Val: It’s definitely a challenge to make sure I get little moments to stop singing/talking throughout the 90-minute show...and Joe has been incredibly smart about that, using the idea of people calling me on the phone and leaving messages (including songs) to create some vocal interest, differentiation and water breaks!

It’s also challenging with a one-person musical to create visual interest - lucky for us it’s kind of built in to our piece in two ways: 1 - Kat, the character I play, is a video-game-music composer, and the set is her studio, with lots of different instruments all over the place in different “stations” on the stage, with computers and Ableton Live running so I can loop the various parts I play on various instruments, with plenty of physical activity and motion from place to place; and 2 - the centerpiece of the show, which is the Shackleton story, is accompanied by projections of the actual photos and video footage taken on the journey in the Antarctic in 1914-1917. They are stunning, and haunting, and we can’t wait to get to work putting all these elements together...that is our task for the next workshop (July 2012, at Seattle Rep)!

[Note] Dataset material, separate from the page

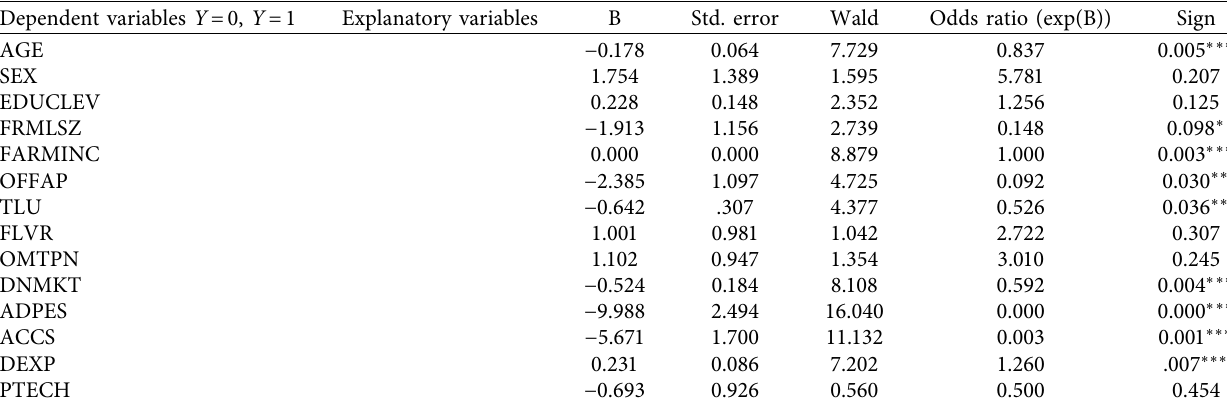
Table 8: Parameters estimation of binary logistic regression on the adoption status of dairy households in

Me: What else are you guys working on? Any other plugs?

Val: We’re about to do the world premiere of Wheelhouse (our autobiographical musical about our band and the disastrous period of time when we ditched everything to live and tour in a used RV) - rehearsals start May 11, and the run is June 6 - July 1 at TheatreWorks of Silicon Valley, in the Mountain View Center for the Performing Arts. We’re very excited about this show - bringing the band back together to work on something new, like we did with Striking 12 nearly ten years ago! Here’s the link.

And Sleeping Beauty Wakes continues apace...after this year’s productions at McCarter Theatre and La Jolla Playhouse, and we now have commercial producers attached. We’re about to head to NYC for another round of rewrites, we’re doing a concert of the score on March 16 at Wolf Trap Barns in Virginia.


Me: In speaking of Wheelhouse, what's it like working on a show that's autobiographical? How did you approach the subject matter as a group?

Brendan: It's remarkably painful to dredge up the past and try to turn it into a show. Especially in light of everything we've said so far about our wariness vis-a-vis autobiographical shows...but the events that make up the story of Wheelhouse took place in 2000, 2001, and 2002...and with ten years of history since then, we have the perspective and enough accumulated wisdom to look back on our stupid younger selves with more humor and less pain. Wheelhouse is about the time when the band almost broke up, and me and Val's marriage almost broke up, all because I convinced everybody that Val and I should ditch all our possessions and move into a used RV. Which promptly died. After three months. Leaving us stranded, homeless, and without a way to get to gigs to earn money to buy a new engine for the RV.

We started writing the piece back in 2004 and 2005, after Striking 12 got off the ground. We approached it as a group, actually, with all three of us in the band (including our drummer, Gene Lewin) writing songs separately and together, and picking what worked and throwing away what didn't...but we put the project on a back burner in late 2005 for a variety of reasons, not the least of which was that we didn't yet have enough perspective on the events in question to be open and honest about them.

I think some of our best songs are in Wheelhouse, and while it's certainly not the likeliest candidate for Broadway and super-stardom, it's a piece we're very very fond of. We are thrilled that it's actually getting a production this year; the people at Theatreworks of Silicon Valley see enough universality in our very specific tale to warrant putting it into their season.

Val: I agree completely with Bren's answer...and will only add that the combination of a decade of distance from the events of Wheelhouse and ten years of seasoning as writers I think is helping us a great deal. (Was that a sentence?)

With the distance we are more able to poke fun at ourselves without trying too hard to be self-protective...and with the seasoning we are more able to be ruthless about throwing things away that aren't working - whether they are songs, attempts at humor or in some cases, too much biographical truthfulness instead of something more dramatic!